System for finding Danish webpages outside the .dk domain
The system consists of a ROOT tomcat application (the webapp) running on port 8080, with three embedded workflows
- a filtering workflow - used to reject undesirable seeds
- a harvesting workflow, that makes small single seed harvests using a local NetarchiveSuite system.
- a cacheupdate-workflow, that caches regularly counts for each seeds, criteriaresults, and harvests.
Note that the webapp file webdanica-webapp-war-$RELEASE.war on the releases page is the tomcat application file, and the file containing libraries (in WEB-INF/lib) used by the tools and automatic-workflow.
The result of the harvesting workflow is harvestlogs, read by an automatic analysis workflow, that from these harvestlogs
- makes parsedText out of the warc.gz files from heritrix3, and then
- does criteria-analysis on this text, and finally
- ingest the results into the database.
The database backend is HBase (currently 1.1) through Apache Phoenix. Building the code has the following requirement in webdanica-core/pom.xml
<dependency>
<groupId>org.apache.phoenix</groupId>
<artifactId>phoenix-core</artifactId>
<version>4.7.0-HBase-1.1</version>
<scope>provided</scope>
</dependency>
Being 'provided' means, that is not downloaded and among the libs included in the produced war-file. You should locate the phoenix-client-jar used with your cluster, and use this instead of the previously used phoenix-4.7.0-HBase-1.1-client.jar. We are currently used Horton Works, and their phoenix-client-jar is located here: /usr/hdp/current/phoenix-client/phoenix-client.jar
Describing the installation of hbase is considered out of scope for this manual.

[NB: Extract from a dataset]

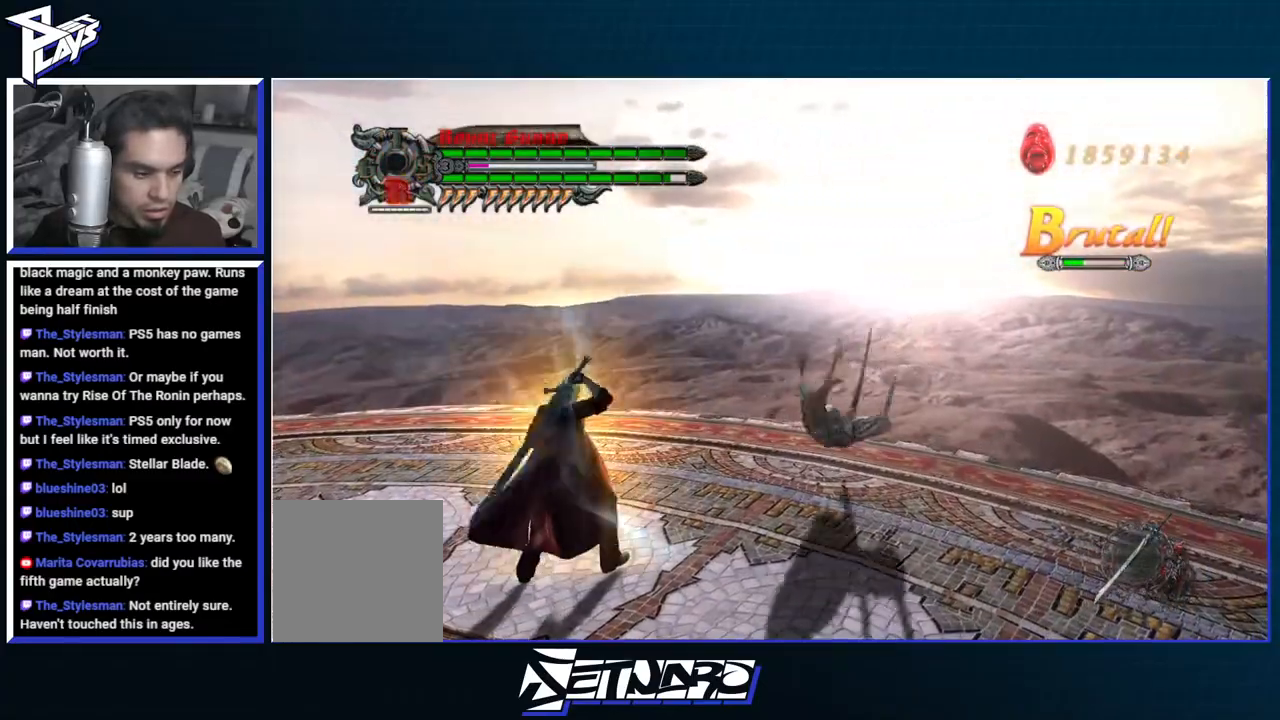
{"dt_ms": 500, "buttons": ["R1"], "left_stick": "center", "right_stick": "center", "events": [[33, "DPAD_UP", "up"], [117, "B", "up"], [133, "DPAD_RIGHT", "down"], [233, "DPAD_RIGHT", "up"], [267, "left_stick", "center"], [350, "Y", "down"], [367, "R1", "down"], [450, "Y", "up"]]}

Creating the webdanica-tables in hbase are done using the psql.py script and the create-scripts found here: scripts/hbase-phoenix
Please use the scripts from the sourcecode attached to the release on https://github.com/netarchivesuite/webdanica/releases, as the scripts on github could be newer.
There are the following create scripts for each of the required hbase tables
- create_blacklists.sql
- create_criteria_results.sql
- create_domains.sql
- create_harvests.sql
- create_ingestlog.sql
- create_seeds.sql
Sample command to create the blacklists table with connectionstring=kb-test-hadoop-01.kb.dk:2181:/hbase e.g. psql.py kb-test-hadoop-01.kb.dk:2181:/hbase create_blacklists.sql
Building the war-file - The WEB-INF/lib folder in the war-file is used as standard lib folder for the webdanica-tools and the scripts of the automatic and manual workflows.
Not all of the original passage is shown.